Work to complete: If a line of the listing below contains the string "Raft", count it, then give the total by itself.
BEGIN
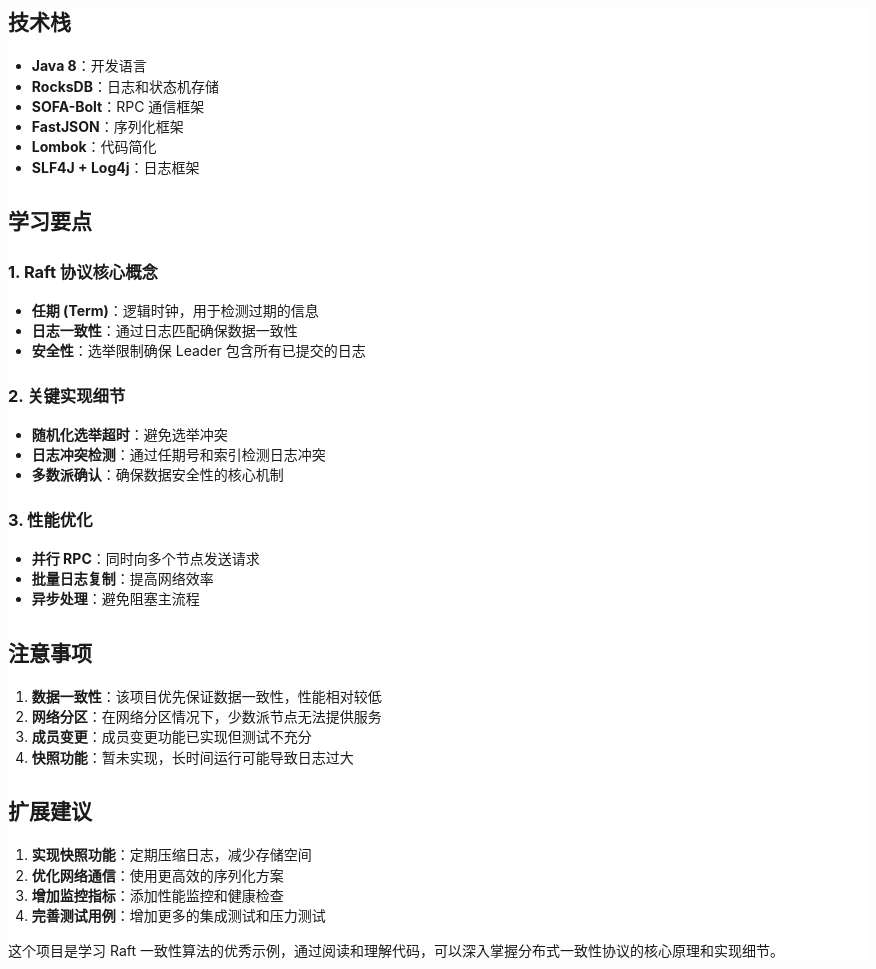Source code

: 
## 技术栈

- **Java 8**：开发语言
- **RocksDB**：日志和状态机存储
- **SOFA-Bolt**：RPC 通信框架
- **FastJSON**：序列化框架
- **Lombok**：代码简化
- **SLF4J + Log4j**：日志框架

## 学习要点

### 1. Raft 协议核心概念
- **任期 (Term)**：逻辑时钟，用于检测过期的信息
- **日志一致性**：通过日志匹配确保数据一致性
- **安全性**：选举限制确保 Leader 包含所有已提交的日志

### 2. 关键实现细节
- **随机化选举超时**：避免选举冲突
- **日志冲突检测**：通过任期号和索引检测日志冲突
- **多数派确认**：确保数据安全性的核心机制

### 3. 性能优化
- **并行 RPC**：同时向多个节点发送请求
- **批量日志复制**：提高网络效率
- **异步处理**：避免阻塞主流程

## 注意事项

1. **数据一致性**：该项目优先保证数据一致性，性能相对较低
2. **网络分区**：在网络分区情况下，少数派节点无法提供服务
3. **成员变更**：成员变更功能已实现但测试不充分
4. **快照功能**：暂未实现，长时间运行可能导致日志过大

## 扩展建议

1. **实现快照功能**：定期压缩日志，减少存储空间
2. **优化网络通信**：使用更高效的序列化方案
3. **增加监控指标**：添加性能监控和健康检查
4. **完善测试用例**：增加更多的集成测试和压力测试

这个项目是学习 Raft 一致性算法的优秀示例，通过阅读和理解代码，可以深入掌握分布式一致性协议的核心原理和实现细节。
END
Problem solution: 2